Jetzt aber zu einem Punkt, der bedeutend ist. In Deutschland beispielsweise wählt man seine Regierung turnusgemäß alle vier Jahre, regional und national. Und dann hat sich das. Man kann natürlich noch durch Eingaben beispielsweise einen Windpark verhindern. In der Schweiz ist die Möglichkeit, durch Eingaben und Initiativen in Regierungsgeschäfte einzugreifen, viel lebendiger. Die Stimmbürgerin und der Stimmbürger hat mindestens jeden dritten Monat die Gelegenheit, über mehrere Initiativen zu befinden. Soll das Kantonsspital erweitert werden? Soll die Polizei umgesiedelt werden? Etc. Das ist regional. National kennt man im Ausland vielleicht die Abzockerinitiative. Sie war eine Reaktion auf die als exorbitant empfundenen Vergütungen einzelner Manager in großen Schweizer Unternehmen. Sie wurde 2013 mit einem Ja-Stimmen-Anteil von 67,9% angenommen. Und das in der industriefreundlichen Schweiz. Die Initiative „Für eine Schweiz ohne synthetische Pestizide“ wurde allerdings vor Kurzem knapp verworfen. Da war die Lobby der Lebensmittelindustrie stärker.

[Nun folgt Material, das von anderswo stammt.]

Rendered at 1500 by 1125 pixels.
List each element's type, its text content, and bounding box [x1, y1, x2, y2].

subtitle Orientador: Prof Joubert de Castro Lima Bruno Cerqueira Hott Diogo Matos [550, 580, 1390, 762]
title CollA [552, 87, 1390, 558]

~Ein Stück Kunst: Hoffentlich findet es einen dauerhaften Platz.~

Aber zurück zum Stück, respektive zu den vielen handgestrickten Erinnerungsstücken. Die Aktion der Schaffhauser Frauen ist für mich beeindruckend, ja sogar Kunst. Ich mag Kunst, die kollektiv entsteht, sowieso. Das Stricken, die „Lismette“, ist so schweizerisch wie sie nur sein kann. Aber hier ist sie keineswegs provinziell. Und ich glaube, in Gedenken an meine frühere Amme, das viele kostbare Gedanken in den Teppich hineingestrickt wurden. Sie, meine temporäre Kindsbetreuerin, schenkte mir mal etwas Gestricktes mit der Bemerkung, viele gute Gedanken eingearbeitet zu haben.

Fazit: Tolle Idee, Kompliment an die Damen. Und, wo geht der Teppich hin? Eigentlich gehört er ins Landesmuseum in Zürich.